Full jitter, equal jitter, or decorrelated jitter?

Full jitter — random(0, min(cap, base*2**n)) — is the default: it produces the widest spread and, in published simulations, the fewest total calls under contention. Choose equal jitter when a guaranteed minimum gap between attempts matters, since it never retries in near-zero time. Choose decorrelated jitter for long, deep retry chains where deriving each delay from the previous one keeps the spread wide across many attempts. All three beat no-jitter against a shared resource.

How do I keep retries from becoming an unbounded storm?

Bound two dimensions at once: a maximum attempt count and a maximum wall-clock budget, and stop at whichever comes first. Then classify errors before retrying — permanent failures like 401, 400, or 507 must raise a terminal exception that skips the loop entirely, so the budget is never spent on a condition that will never clear.

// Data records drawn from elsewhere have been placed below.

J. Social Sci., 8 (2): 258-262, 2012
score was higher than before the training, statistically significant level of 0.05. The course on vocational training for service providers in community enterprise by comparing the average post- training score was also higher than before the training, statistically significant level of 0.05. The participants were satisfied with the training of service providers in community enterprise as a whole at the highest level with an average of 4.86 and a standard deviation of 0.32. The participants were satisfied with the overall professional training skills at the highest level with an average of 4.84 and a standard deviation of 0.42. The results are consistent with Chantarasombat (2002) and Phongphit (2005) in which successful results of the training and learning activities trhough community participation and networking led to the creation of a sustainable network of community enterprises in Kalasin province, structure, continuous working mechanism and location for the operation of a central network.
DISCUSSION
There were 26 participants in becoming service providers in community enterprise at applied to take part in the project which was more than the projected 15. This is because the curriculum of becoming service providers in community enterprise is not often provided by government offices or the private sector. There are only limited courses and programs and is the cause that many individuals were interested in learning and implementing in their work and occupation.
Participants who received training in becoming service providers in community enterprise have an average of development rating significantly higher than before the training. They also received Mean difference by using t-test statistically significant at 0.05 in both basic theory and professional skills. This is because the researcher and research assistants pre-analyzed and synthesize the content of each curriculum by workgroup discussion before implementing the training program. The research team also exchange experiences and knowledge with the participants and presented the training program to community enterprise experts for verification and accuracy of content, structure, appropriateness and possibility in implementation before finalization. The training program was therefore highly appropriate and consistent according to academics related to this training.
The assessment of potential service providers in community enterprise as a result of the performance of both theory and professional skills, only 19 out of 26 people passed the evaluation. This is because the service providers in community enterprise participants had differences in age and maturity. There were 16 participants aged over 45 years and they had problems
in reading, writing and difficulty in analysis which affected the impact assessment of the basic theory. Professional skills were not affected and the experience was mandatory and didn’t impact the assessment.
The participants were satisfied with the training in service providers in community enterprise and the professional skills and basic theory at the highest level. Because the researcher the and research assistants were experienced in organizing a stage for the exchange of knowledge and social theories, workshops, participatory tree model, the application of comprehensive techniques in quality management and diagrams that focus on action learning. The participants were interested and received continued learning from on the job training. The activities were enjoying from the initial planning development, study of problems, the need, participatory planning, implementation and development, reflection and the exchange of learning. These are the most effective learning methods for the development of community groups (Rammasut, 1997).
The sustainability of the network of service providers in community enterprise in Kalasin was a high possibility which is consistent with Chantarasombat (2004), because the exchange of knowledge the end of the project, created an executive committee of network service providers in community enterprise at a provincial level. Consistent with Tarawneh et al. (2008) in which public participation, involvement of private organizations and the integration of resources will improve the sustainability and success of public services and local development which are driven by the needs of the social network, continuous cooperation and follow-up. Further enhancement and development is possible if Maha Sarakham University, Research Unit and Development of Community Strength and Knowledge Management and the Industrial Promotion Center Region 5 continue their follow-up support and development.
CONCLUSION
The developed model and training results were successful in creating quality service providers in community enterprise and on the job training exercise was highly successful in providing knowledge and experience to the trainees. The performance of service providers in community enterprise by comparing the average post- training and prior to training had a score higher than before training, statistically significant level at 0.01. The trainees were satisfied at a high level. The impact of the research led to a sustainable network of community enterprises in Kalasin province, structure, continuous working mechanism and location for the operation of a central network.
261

A retry utility without both a bound and a classifier will, under a real outage, amplify it.

Should I respect a Retry-After header from the storage array?

Yes, when present it should override your computed jitter, because the server is telling you precisely when it expects to be ready and that beats any client-side guess. Clamp it to a maximum, though, so a misconfigured or malicious header cannot pin a worker indefinitely, and fall back to full jitter whenever the header is absent or unparseable.